Qualcuno volò sul nido del cuculo al Bellini di Napoli. De Giovanni e Gassmann adattano il romanzo di Ken Kesey
Qualcuno volò sul nido del cuculo è il romanzo del 1962 scritto da Ken Keseynel e che si ispira alla sua esperienza come volontario in un ospedale psichiatrico della California.
La storia racconta attraverso lo sguardo di Randle McMurphy la storia di un fuorilegge che finge di essere matto per sfuggire alla galera e una volta internato incontra un parterre di malati di mente, ciascuno con la propria storia alle spalle.
Questa esperienza servirà al protagonista per scoprire quanto è drammatica la vita in un manicomio e a quali maltrattamenti sono sottoposti i pazienti.
Nel 1971 il libro divenne poi un prodotto teatrale messo in scena a Broadway da Dale Wasserman che ne trasse un adattamento scenico che divenne poi la base della sceneggiatura dell’omonimo film di Miloš Forman, interpretato da Jack Nicholson e intorno al quale c’è una storia curiosa.
Nella produzione di questo film c’era Kirk Douglas che voleva interpretare il protagonista del romanzo ma le trattative per i diritti del libro e tutte le dinamiche contrattuali andarono avanti per molti anni e alla fine fu scelto Nicholson perché nel frattempo Douglas era fuori età.

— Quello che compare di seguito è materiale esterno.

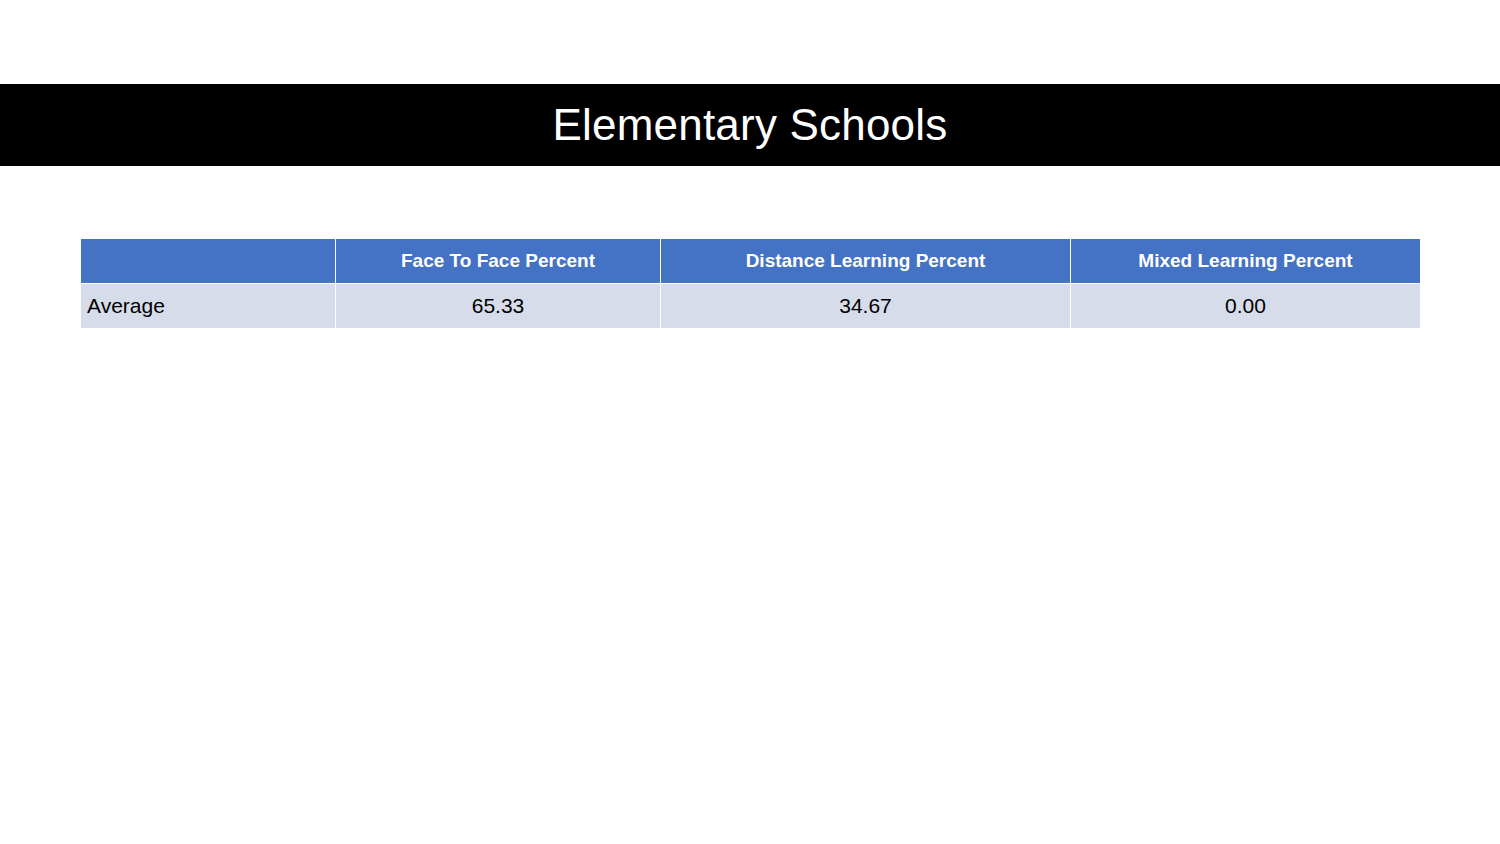Elementary Schools
| | Face To Face Percent | Distance Learning Percent | Mixed Learning Percent |
| --- | --- | --- | --- |
| Average | 65.33 | 34.67 | 0.00 |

Lo spettacolo teatrale è stato adattato per la scena del Bellini da Maurizio de Giovanni a partire dalla drammaturgia di Wasserman. Naturalmente, trattandosi di uno degli scrittori napoletani più apprezzati la storia è stata spostata a Napoli però con le stesse dinamiche.
Randle McMurphy, il protagonista diventa Dario Danise, una sorta di scugnizzo napoletano e la vicenda si sposta nel 1982, nell’Ospedale psichiatrico di Aversa. A interpretare il personaggio diretto da Alessandro Gassmann ritroviamo Daniele Russo, già protagonista per Gassmann di Fronte del porto.

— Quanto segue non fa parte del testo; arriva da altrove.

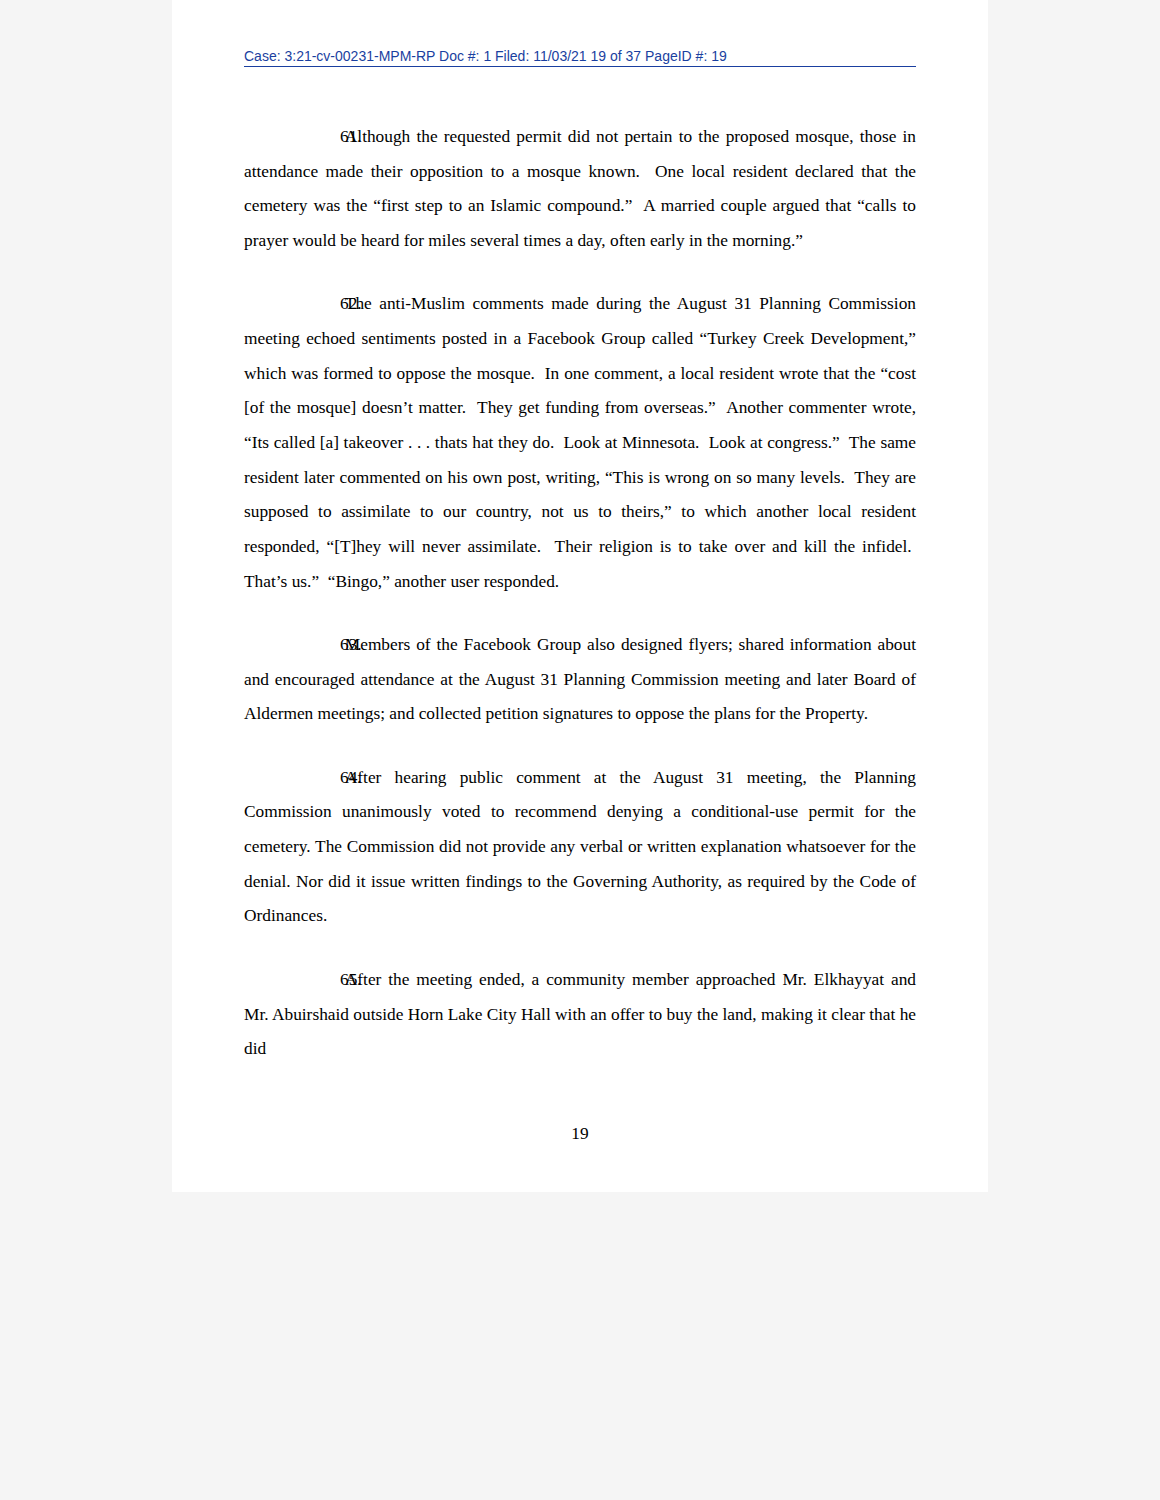Case: 3:21-cv-00231-MPM-RP Doc #: 1 Filed: 11/03/21 19 of 37 PageID #: 19
61. Although the requested permit did not pertain to the proposed mosque, those in attendance made their opposition to a mosque known. One local resident declared that the cemetery was the “first step to an Islamic compound.” A married couple argued that “calls to prayer would be heard for miles several times a day, often early in the morning.”
62. The anti-Muslim comments made during the August 31 Planning Commission meeting echoed sentiments posted in a Facebook Group called “Turkey Creek Development,” which was formed to oppose the mosque. In one comment, a local resident wrote that the “cost [of the mosque] doesn’t matter. They get funding from overseas.” Another commenter wrote, “Its called [a] takeover . . . thats hat they do. Look at Minnesota. Look at congress.” The same resident later commented on his own post, writing, “This is wrong on so many levels. They are supposed to assimilate to our country, not us to theirs,” to which another local resident responded, “[T]hey will never assimilate. Their religion is to take over and kill the infidel. That’s us.” “Bingo,” another user responded.
63. Members of the Facebook Group also designed flyers; shared information about and encouraged attendance at the August 31 Planning Commission meeting and later Board of Aldermen meetings; and collected petition signatures to oppose the plans for the Property.
64. After hearing public comment at the August 31 meeting, the Planning Commission unanimously voted to recommend denying a conditional-use permit for the cemetery. The Commission did not provide any verbal or written explanation whatsoever for the denial. Nor did it issue written findings to the Governing Authority, as required by the Code of Ordinances.
65. After the meeting ended, a community member approached Mr. Elkhayyat and Mr. Abuirshaid outside Horn Lake City Hall with an offer to buy the land, making it clear that he did
19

Nel cast, oltre Daniele Russo, troviamo anche Alfredo Angelici, Emanuele Maria Basso, Gaia Benassi, Renato Bisogni, Antimo Casertano, Sergio Del Prete, Franklyn Gliozzi, Viviana Lombardo, Daniele Marino, Mauro Marino, Giacomo Rosselli.

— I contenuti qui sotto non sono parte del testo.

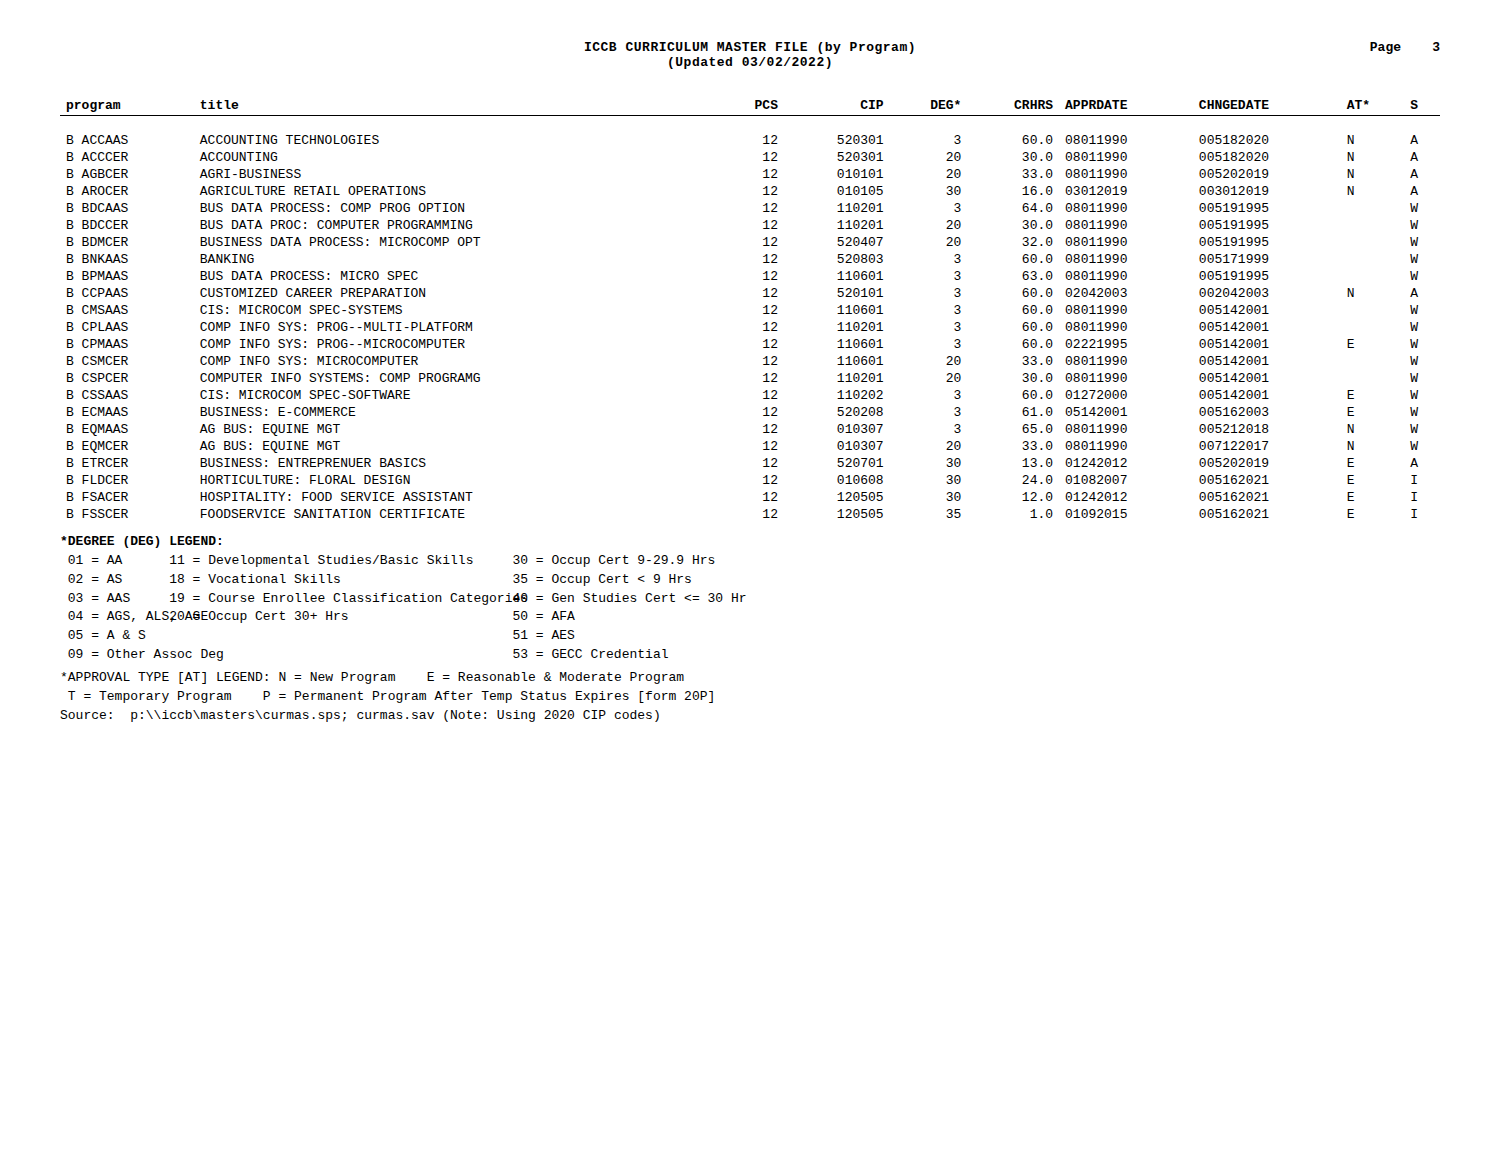Page 3
ICCB CURRICULUM MASTER FILE (by Program)
(Updated 03/02/2022)
| program | title | PCS | CIP | DEG* | CRHRS | APPRDATE | CHNGEDATE | AT* | S |
| --- | --- | --- | --- | --- | --- | --- | --- | --- | --- |
| B ACCAAS | ACCOUNTING TECHNOLOGIES | 12 | 520301 | 3 | 60.0 | 08011990 | 005182020 | N | A |
| B ACCCER | ACCOUNTING | 12 | 520301 | 20 | 30.0 | 08011990 | 005182020 | N | A |
| B AGBCER | AGRI-BUSINESS | 12 | 010101 | 20 | 33.0 | 08011990 | 005202019 | N | A |
| B AROCER | AGRICULTURE RETAIL OPERATIONS | 12 | 010105 | 30 | 16.0 | 03012019 | 003012019 | N | A |
| B BDCAAS | BUS DATA PROCESS: COMP PROG OPTION | 12 | 110201 | 3 | 64.0 | 08011990 | 005191995 | | W |
| B BDCCER | BUS DATA PROC: COMPUTER PROGRAMMING | 12 | 110201 | 20 | 30.0 | 08011990 | 005191995 | | W |
| B BDMCER | BUSINESS DATA PROCESS: MICROCOMP OPT | 12 | 520407 | 20 | 32.0 | 08011990 | 005191995 | | W |
| B BNKAAS | BANKING | 12 | 520803 | 3 | 60.0 | 08011990 | 005171999 | | W |
| B BPMAAS | BUS DATA PROCESS: MICRO SPEC | 12 | 110601 | 3 | 63.0 | 08011990 | 005191995 | | W |
| B CCPAAS | CUSTOMIZED CAREER PREPARATION | 12 | 520101 | 3 | 60.0 | 02042003 | 002042003 | N | A |
| B CMSAAS | CIS: MICROCOM SPEC-SYSTEMS | 12 | 110601 | 3 | 60.0 | 08011990 | 005142001 | | W |
| B CPLAAS | COMP INFO SYS: PROG--MULTI-PLATFORM | 12 | 110201 | 3 | 60.0 | 08011990 | 005142001 | | W |
| B CPMAAS | COMP INFO SYS: PROG--MICROCOMPUTER | 12 | 110601 | 3 | 60.0 | 02221995 | 005142001 | E | W |
| B CSMCER | COMP INFO SYS: MICROCOMPUTER | 12 | 110601 | 20 | 33.0 | 08011990 | 005142001 | | W |
| B CSPCER | COMPUTER INFO SYSTEMS: COMP PROGRAMG | 12 | 110201 | 20 | 30.0 | 08011990 | 005142001 | | W |
| B CSSAAS | CIS: MICROCOM SPEC-SOFTWARE | 12 | 110202 | 3 | 60.0 | 01272000 | 005142001 | E | W |
| B ECMAAS | BUSINESS: E-COMMERCE | 12 | 520208 | 3 | 61.0 | 05142001 | 005162003 | E | W |
| B EQMAAS | AG BUS: EQUINE MGT | 12 | 010307 | 3 | 65.0 | 08011990 | 005212018 | N | W |
| B EQMCER | AG BUS: EQUINE MGT | 12 | 010307 | 20 | 33.0 | 08011990 | 007122017 | N | W |
| B ETRCER | BUSINESS: ENTREPRENUER BASICS | 12 | 520701 | 30 | 13.0 | 01242012 | 005202019 | E | A |
| B FLDCER | HORTICULTURE: FLORAL DESIGN | 12 | 010608 | 30 | 24.0 | 01082007 | 005162021 | E | I |
| B FSACER | HOSPITALITY: FOOD SERVICE ASSISTANT | 12 | 120505 | 30 | 12.0 | 01242012 | 005162021 | E | I |
| B FSSCER | FOODSERVICE SANITATION CERTIFICATE | 12 | 120505 | 35 | 1.0 | 01092015 | 005162021 | E | I |
*DEGREE (DEG) LEGEND:
01 = AA
11 = Developmental Studies/Basic Skills
30 = Occup Cert 9-29.9 Hrs
02 = AS
18 = Vocational Skills
35 = Occup Cert < 9 Hrs
03 = AAS
19 = Course Enrollee Classification Categories
40 = Gen Studies Cert <= 30 Hr
04 = AGS, ALS, AGE
20 = Occup Cert 30+ Hrs
50 = AFA
05 = A & S
51 = AES
09 = Other Assoc Deg
53 = GECC Credential
*APPROVAL TYPE [AT] LEGEND: N = New Program E = Reasonable & Moderate Program T = Temporary Program P = Permanent Program After Temp Status Expires [form 20P] Source: p:\\iccb\masters\curmas.sps; curmas.sav (Note: Using 2020 CIP codes)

Gassmann e De Giovanni si allontanano dalla fonte
Di certo dello spettacolo è rimasta la componente emozionale e i personaggi sono davvero tridimensionali e bene interpretati, specialmente i comprimari, ma di certo ci sono degli elementi che a mio avviso costituiscono dei punti di debolezza dello spettacolo a cominciare proprio dalla trasposizione napoletana che di certo strizza l’occhio a un certo pubblico che apprezza molto l’ambientazione partenopea, ma dal mio punto di vista in questo modo la storia è troppo confinata nel napoletano e perde il suo carattere di universalità.
La scelta del velatino per integrare alcune scene con altre servite in modalità audiovisiva risulta eccessivamente straniante e superfluo, soprattutto se si sceglie di rappresentare le scene più drammatiche con questo artificio. Il velatino ha senso, a mio modesto avviso, solo nel caso in cui l’attore in scena interagisce con l’audiovisivo.
La scenografia curata da Gianluca Amodio riprende una reale struttura architettonica psichiatrica con più livelli di azione, tanto da sembrare un reale ospedale, ma il testo è talmente forte di perse che si sarebbe potuto mettere in scena anche con un palcoscenico vuoto.